- Action item: Could you restate the entries below word for word and leave out the pictures?

- Collected data entries:

BEGIN

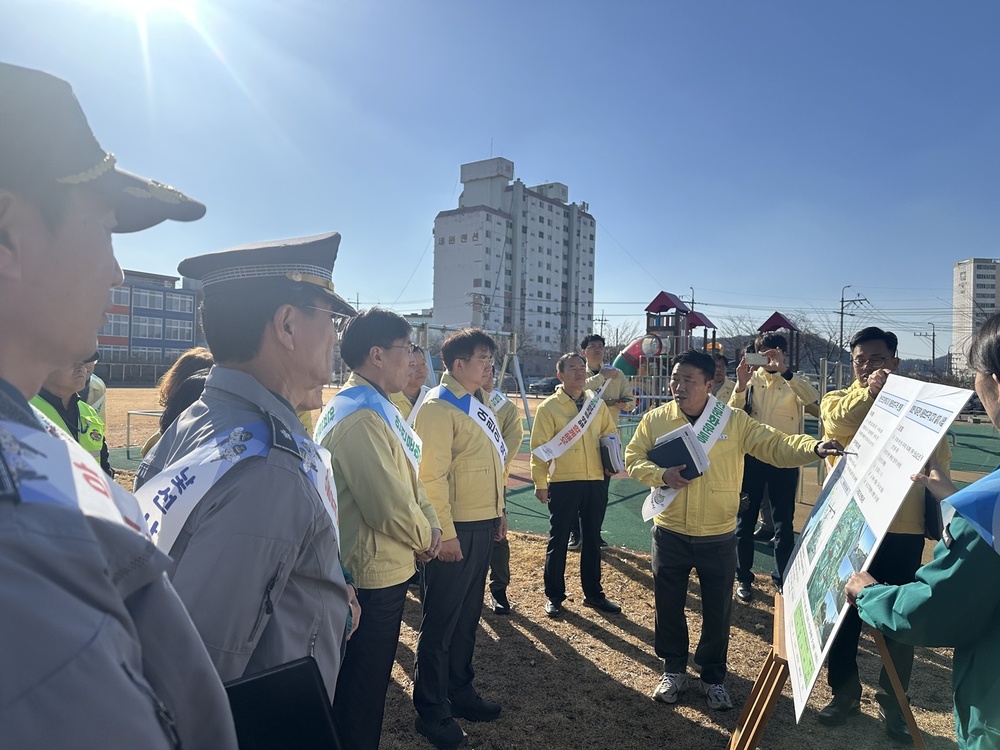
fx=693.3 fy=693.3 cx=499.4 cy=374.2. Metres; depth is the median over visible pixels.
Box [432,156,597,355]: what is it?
apartment building
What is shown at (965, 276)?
apartment building
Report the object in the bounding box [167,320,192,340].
window
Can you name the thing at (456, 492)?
man
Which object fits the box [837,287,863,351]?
utility pole
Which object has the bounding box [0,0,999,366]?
sky
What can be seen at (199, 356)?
person
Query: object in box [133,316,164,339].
window
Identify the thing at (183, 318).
blue building
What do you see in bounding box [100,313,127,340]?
window
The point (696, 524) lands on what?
man
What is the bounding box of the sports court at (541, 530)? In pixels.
[114,396,999,562]
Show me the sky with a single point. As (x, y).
(437, 171)
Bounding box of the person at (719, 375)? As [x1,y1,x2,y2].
[708,352,735,402]
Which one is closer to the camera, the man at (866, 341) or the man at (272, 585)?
the man at (272, 585)
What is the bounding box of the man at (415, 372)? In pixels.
[389,342,430,421]
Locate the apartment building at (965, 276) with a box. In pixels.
[952,258,999,373]
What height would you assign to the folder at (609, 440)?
0.266 m
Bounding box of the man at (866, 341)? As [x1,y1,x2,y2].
[815,316,952,742]
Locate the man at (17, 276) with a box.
[0,58,234,749]
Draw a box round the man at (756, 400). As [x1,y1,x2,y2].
[730,328,821,600]
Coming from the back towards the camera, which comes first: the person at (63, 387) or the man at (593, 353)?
the man at (593, 353)
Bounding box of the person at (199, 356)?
[138,349,215,457]
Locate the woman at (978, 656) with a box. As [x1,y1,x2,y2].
[842,304,999,749]
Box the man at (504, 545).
[478,359,523,614]
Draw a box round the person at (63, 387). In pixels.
[32,351,109,473]
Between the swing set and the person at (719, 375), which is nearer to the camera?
the person at (719, 375)
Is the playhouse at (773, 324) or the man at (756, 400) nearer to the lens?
the man at (756, 400)
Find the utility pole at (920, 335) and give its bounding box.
[912,323,936,375]
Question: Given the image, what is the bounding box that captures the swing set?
[411,320,533,430]
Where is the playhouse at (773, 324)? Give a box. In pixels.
[757,312,800,369]
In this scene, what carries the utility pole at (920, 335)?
on the ground
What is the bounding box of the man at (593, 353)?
[572,334,631,547]
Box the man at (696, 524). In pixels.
[624,347,843,714]
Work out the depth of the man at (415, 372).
4.81 m
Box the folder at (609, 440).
[597,433,623,474]
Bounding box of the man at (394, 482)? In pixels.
[316,300,442,749]
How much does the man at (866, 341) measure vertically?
1.876 m
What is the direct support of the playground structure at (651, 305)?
on the sports court at (541, 530)
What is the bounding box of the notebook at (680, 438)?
[649,425,709,479]
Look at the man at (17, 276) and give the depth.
0.73 m
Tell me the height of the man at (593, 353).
1.927 m
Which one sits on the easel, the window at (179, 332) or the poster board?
the poster board
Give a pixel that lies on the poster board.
(810, 534)
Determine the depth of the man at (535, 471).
4.77 m
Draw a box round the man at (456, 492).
[411,324,511,746]
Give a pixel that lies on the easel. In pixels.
(779, 635)
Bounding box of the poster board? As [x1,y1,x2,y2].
[782,371,969,725]
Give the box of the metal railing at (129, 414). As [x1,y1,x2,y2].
[125,409,162,455]
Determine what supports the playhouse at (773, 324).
on the sports court at (541, 530)
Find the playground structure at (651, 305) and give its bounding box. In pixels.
[616,291,720,410]
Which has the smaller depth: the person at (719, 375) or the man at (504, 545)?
the man at (504, 545)
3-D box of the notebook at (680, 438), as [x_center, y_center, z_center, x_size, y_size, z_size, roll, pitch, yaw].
[0.936,0.416,3.631,0.253,0.247,0.282,0,1,-41]
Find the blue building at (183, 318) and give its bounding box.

END

- Result:
fx=693.3 fy=693.3 cx=499.4 cy=374.2. Metres; depth is the median over visible pixels.
Box [432,156,597,355]: what is it?
apartment building
What is shown at (965, 276)?
apartment building
Report the object in the bounding box [167,320,192,340].
window
Can you name the thing at (456, 492)?
man
Which object fits the box [837,287,863,351]?
utility pole
Which object has the bounding box [0,0,999,366]?
sky
What can be seen at (199, 356)?
person
Query: object in box [133,316,164,339].
window
Identify the thing at (183, 318).
blue building
What do you see in bounding box [100,313,127,340]?
window
The point (696, 524) lands on what?
man
What is the bounding box of the sports court at (541, 530)? In pixels.
[114,396,999,562]
Show me the sky with a single point. As (x, y).
(437, 171)
Bounding box of the person at (719, 375)? As [x1,y1,x2,y2].
[708,352,735,402]
Which one is closer to the camera, the man at (866, 341) or the man at (272, 585)?
the man at (272, 585)
What is the bounding box of the man at (415, 372)? In pixels.
[389,342,430,421]
Locate the apartment building at (965, 276) with a box. In pixels.
[952,258,999,373]
What height would you assign to the folder at (609, 440)?
0.266 m
Bounding box of the man at (866, 341)? As [x1,y1,x2,y2].
[815,316,952,742]
Locate the man at (17, 276) with a box.
[0,58,234,749]
Draw a box round the man at (756, 400). As [x1,y1,x2,y2].
[730,328,821,600]
Coming from the back towards the camera, which comes first: the person at (63, 387) or the man at (593, 353)?
the man at (593, 353)
Bounding box of the person at (199, 356)?
[138,349,215,457]
Locate the woman at (978, 656) with a box. As [x1,y1,x2,y2].
[842,304,999,749]
Box the man at (504, 545).
[478,359,523,614]
Draw a box round the person at (63, 387). In pixels.
[32,351,109,473]
Between the swing set and the person at (719, 375), which is nearer to the camera?
the person at (719, 375)
Is the playhouse at (773, 324) or the man at (756, 400) nearer to the lens?
the man at (756, 400)
Find the utility pole at (920, 335) and give its bounding box.
[912,323,936,375]
Question: Given the image, what is the bounding box that captures the swing set?
[411,320,533,430]
Where is the playhouse at (773, 324)? Give a box. In pixels.
[757,312,800,369]
In this scene, what carries the utility pole at (920, 335)?
on the ground
What is the bounding box of the man at (593, 353)?
[572,334,631,547]
Box the man at (696, 524). In pixels.
[624,347,843,714]
Work out the depth of the man at (415, 372).
4.81 m
Box the folder at (609, 440).
[597,433,623,474]
Bounding box of the man at (394, 482)? In pixels.
[316,300,442,749]
How much does the man at (866, 341) measure vertically?
1.876 m
What is the direct support of the playground structure at (651, 305)?
on the sports court at (541, 530)
What is the bounding box of the notebook at (680, 438)?
[649,425,709,479]
Look at the man at (17, 276) and give the depth.
0.73 m
Tell me the height of the man at (593, 353).
1.927 m
Which one sits on the easel, the window at (179, 332) or the poster board?
the poster board
Give a pixel that lies on the poster board.
(810, 534)
Determine the depth of the man at (535, 471).
4.77 m
Draw a box round the man at (456, 492).
[411,324,511,746]
Give a pixel that lies on the easel. In pixels.
(779, 635)
Bounding box of the poster board? As [x1,y1,x2,y2].
[782,371,969,725]
Give the box of the metal railing at (129, 414). As [x1,y1,x2,y2].
[125,409,162,455]
Determine what supports the playhouse at (773, 324).
on the sports court at (541, 530)
Find the playground structure at (651, 305) and give its bounding box. In pixels.
[616,291,720,410]
Which has the smaller depth: the person at (719, 375) or the man at (504, 545)?
the man at (504, 545)
3-D box of the notebook at (680, 438), as [x_center, y_center, z_center, x_size, y_size, z_size, roll, pitch, yaw].
[0.936,0.416,3.631,0.253,0.247,0.282,0,1,-41]
Find the blue building at (183, 318) and give its bounding box.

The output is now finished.